§ What you should do
Give back, word for word, the lines in the listing below from the one holding "Zināšanu bāze" down to the one holding "sociálnych médií a", both ends included.

---------- Input data

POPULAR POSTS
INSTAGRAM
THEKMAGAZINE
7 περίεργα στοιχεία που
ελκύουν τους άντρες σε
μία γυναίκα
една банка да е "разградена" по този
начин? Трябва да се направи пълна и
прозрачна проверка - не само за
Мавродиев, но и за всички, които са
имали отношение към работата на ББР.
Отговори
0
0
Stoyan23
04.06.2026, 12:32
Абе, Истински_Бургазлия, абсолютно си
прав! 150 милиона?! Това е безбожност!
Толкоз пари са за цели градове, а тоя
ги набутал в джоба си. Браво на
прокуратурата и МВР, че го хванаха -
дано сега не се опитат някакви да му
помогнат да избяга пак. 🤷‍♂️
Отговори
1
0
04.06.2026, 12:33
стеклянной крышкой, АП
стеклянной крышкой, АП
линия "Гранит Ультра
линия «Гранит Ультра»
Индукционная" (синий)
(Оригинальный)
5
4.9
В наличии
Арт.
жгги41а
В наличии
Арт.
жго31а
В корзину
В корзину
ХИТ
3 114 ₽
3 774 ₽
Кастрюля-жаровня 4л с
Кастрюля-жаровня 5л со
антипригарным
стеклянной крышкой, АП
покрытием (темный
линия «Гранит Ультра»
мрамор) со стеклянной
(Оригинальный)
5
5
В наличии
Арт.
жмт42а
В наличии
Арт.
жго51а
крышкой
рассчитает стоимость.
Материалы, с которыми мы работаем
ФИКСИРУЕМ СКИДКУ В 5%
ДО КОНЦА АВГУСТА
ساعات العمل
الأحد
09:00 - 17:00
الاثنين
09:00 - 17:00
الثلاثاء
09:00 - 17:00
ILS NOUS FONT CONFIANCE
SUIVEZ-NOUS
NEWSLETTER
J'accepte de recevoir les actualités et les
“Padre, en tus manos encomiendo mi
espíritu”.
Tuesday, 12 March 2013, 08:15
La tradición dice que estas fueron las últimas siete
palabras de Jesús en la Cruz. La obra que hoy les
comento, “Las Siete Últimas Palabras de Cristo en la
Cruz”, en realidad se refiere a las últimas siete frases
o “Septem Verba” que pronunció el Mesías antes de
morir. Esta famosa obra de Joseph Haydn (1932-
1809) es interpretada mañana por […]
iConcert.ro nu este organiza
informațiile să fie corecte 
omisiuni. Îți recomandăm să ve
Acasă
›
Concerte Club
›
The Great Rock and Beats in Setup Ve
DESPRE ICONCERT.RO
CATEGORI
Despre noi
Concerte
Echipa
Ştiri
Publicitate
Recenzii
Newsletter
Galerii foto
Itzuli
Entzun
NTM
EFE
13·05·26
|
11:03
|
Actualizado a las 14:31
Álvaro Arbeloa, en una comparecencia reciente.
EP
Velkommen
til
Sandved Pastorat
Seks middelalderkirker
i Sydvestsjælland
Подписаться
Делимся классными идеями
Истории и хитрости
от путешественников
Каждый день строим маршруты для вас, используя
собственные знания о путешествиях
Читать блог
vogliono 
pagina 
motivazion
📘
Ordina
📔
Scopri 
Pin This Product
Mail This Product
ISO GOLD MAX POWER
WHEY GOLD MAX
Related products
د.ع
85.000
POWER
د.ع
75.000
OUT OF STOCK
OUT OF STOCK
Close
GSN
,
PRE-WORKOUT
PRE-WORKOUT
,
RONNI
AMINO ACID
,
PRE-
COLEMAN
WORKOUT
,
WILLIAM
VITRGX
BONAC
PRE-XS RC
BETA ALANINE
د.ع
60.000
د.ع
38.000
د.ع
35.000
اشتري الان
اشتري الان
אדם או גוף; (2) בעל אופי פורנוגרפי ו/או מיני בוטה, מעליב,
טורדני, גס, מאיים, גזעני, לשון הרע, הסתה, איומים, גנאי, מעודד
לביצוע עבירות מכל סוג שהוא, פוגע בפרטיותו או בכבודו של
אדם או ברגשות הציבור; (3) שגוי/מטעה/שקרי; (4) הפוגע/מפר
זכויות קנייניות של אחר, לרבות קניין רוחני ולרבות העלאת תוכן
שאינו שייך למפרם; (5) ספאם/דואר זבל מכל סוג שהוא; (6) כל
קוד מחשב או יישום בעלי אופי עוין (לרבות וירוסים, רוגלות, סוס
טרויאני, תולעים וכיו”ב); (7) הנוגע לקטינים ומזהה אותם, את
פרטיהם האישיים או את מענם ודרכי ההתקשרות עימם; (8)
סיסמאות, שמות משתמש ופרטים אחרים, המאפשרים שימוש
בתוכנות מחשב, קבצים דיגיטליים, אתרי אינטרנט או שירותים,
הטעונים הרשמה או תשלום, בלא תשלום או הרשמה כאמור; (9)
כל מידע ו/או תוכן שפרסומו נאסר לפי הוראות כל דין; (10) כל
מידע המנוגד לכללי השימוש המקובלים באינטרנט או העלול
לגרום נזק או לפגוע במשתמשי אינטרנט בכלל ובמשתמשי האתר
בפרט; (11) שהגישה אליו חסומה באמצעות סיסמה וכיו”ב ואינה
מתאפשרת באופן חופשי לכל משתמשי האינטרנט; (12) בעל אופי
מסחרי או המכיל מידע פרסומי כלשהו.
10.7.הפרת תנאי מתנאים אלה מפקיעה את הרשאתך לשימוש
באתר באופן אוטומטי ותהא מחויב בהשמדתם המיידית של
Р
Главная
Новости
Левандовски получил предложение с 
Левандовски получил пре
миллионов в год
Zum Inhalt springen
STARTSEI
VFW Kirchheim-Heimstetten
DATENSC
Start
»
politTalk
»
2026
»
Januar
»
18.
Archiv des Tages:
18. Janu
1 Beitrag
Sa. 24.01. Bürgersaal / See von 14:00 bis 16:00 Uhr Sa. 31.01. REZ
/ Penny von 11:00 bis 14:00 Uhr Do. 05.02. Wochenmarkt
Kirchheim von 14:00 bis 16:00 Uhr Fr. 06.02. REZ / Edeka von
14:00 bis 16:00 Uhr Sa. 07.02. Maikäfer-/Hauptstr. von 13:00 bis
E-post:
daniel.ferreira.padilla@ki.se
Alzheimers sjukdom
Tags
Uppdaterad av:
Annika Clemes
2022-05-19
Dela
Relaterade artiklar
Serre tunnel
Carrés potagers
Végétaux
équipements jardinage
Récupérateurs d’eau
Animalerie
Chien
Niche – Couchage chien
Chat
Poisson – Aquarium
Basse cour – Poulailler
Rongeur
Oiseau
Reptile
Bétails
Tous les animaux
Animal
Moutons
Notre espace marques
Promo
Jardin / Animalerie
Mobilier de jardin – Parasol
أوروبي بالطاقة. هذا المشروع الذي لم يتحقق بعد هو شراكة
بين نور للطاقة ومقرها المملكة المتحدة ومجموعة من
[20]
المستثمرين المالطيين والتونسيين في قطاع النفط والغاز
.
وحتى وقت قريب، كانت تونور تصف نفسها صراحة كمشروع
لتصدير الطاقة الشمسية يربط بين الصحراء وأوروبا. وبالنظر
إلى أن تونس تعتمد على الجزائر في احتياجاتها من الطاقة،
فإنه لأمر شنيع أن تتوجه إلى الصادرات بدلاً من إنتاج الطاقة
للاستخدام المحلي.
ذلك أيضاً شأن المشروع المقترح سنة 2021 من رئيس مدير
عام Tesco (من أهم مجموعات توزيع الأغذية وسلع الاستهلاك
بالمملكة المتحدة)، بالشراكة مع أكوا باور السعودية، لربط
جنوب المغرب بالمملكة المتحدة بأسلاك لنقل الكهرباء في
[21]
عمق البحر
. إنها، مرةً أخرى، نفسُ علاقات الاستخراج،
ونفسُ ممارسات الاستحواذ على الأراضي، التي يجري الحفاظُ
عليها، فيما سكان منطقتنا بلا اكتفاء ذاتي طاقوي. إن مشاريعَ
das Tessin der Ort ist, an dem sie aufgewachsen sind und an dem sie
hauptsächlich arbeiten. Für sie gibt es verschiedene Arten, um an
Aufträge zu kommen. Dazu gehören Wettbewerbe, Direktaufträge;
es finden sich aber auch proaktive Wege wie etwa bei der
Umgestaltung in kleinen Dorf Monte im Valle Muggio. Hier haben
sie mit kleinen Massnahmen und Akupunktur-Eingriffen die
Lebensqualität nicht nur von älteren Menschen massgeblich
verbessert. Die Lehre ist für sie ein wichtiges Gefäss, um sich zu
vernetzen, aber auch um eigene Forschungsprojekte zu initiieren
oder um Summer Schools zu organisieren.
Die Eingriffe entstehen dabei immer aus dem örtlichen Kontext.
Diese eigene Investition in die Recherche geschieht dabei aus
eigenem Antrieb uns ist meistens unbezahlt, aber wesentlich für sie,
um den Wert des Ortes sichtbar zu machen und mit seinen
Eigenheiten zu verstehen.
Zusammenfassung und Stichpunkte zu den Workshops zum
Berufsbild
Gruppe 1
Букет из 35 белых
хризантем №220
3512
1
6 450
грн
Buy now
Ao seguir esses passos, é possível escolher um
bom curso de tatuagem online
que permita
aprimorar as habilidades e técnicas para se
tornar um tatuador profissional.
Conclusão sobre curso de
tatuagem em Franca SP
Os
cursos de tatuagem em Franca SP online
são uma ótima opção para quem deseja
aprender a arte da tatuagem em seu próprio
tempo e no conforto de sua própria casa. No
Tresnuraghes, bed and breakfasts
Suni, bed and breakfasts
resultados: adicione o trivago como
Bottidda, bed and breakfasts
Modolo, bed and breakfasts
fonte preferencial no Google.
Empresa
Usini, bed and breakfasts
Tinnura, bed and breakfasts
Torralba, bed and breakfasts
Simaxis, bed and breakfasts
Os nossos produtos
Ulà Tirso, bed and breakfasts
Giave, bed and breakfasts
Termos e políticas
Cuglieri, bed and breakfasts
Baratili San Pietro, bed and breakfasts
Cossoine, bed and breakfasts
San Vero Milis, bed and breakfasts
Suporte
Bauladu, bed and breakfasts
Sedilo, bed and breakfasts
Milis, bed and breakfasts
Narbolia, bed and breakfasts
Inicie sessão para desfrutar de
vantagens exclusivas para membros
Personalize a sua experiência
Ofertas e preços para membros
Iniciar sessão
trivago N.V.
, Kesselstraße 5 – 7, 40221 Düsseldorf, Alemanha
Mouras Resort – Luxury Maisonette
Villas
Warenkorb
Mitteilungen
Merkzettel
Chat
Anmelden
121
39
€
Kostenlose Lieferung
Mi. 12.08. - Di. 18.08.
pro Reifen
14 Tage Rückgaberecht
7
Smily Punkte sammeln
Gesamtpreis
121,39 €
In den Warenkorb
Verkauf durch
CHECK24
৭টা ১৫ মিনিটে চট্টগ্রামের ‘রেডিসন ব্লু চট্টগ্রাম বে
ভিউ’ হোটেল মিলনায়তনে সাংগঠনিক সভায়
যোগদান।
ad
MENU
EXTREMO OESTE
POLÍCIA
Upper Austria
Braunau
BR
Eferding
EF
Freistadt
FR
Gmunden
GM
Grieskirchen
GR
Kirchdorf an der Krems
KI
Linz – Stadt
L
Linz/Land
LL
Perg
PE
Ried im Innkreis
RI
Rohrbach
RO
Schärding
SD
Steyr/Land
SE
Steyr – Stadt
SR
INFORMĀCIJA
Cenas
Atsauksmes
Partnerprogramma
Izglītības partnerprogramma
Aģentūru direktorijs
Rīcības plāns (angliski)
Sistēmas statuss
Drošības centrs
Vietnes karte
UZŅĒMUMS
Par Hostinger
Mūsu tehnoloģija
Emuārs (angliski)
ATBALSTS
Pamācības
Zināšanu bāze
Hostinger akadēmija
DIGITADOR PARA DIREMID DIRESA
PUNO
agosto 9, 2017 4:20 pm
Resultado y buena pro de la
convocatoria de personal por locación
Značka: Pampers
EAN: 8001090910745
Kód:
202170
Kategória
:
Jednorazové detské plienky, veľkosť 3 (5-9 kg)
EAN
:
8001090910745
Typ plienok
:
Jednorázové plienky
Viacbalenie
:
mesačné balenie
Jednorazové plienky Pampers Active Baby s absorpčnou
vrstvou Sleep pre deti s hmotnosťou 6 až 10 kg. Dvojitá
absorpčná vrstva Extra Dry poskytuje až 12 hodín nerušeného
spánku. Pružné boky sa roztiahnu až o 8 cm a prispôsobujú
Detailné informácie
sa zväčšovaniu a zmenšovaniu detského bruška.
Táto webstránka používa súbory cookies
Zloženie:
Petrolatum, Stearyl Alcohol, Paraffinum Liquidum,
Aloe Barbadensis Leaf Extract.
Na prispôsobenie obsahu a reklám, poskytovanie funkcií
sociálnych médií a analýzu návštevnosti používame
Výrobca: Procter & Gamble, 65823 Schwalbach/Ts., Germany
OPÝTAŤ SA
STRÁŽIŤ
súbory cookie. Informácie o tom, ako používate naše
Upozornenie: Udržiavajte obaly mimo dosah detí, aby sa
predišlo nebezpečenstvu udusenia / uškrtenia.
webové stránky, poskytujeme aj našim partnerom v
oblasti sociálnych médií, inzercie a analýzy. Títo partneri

--------------------

§ Your solution
Zināšanu bāze
Hostinger akadēmija
DIGITADOR PARA DIREMID DIRESA
PUNO
agosto 9, 2017 4:20 pm
Resultado y buena pro de la
convocatoria de personal por locación
Značka: Pampers
EAN: 8001090910745
Kód:
202170
Kategória
:
Jednorazové detské plienky, veľkosť 3 (5-9 kg)
EAN
:
8001090910745
Typ plienok
:
Jednorázové plienky
Viacbalenie
:
mesačné balenie
Jednorazové plienky Pampers Active Baby s absorpčnou
vrstvou Sleep pre deti s hmotnosťou 6 až 10 kg. Dvojitá
absorpčná vrstva Extra Dry poskytuje až 12 hodín nerušeného
spánku. Pružné boky sa roztiahnu až o 8 cm a prispôsobujú
Detailné informácie
sa zväčšovaniu a zmenšovaniu detského bruška.
Táto webstránka používa súbory cookies
Zloženie:
Petrolatum, Stearyl Alcohol, Paraffinum Liquidum,
Aloe Barbadensis Leaf Extract.
Na prispôsobenie obsahu a reklám, poskytovanie funkcií
sociálnych médií a analýzu návštevnosti používame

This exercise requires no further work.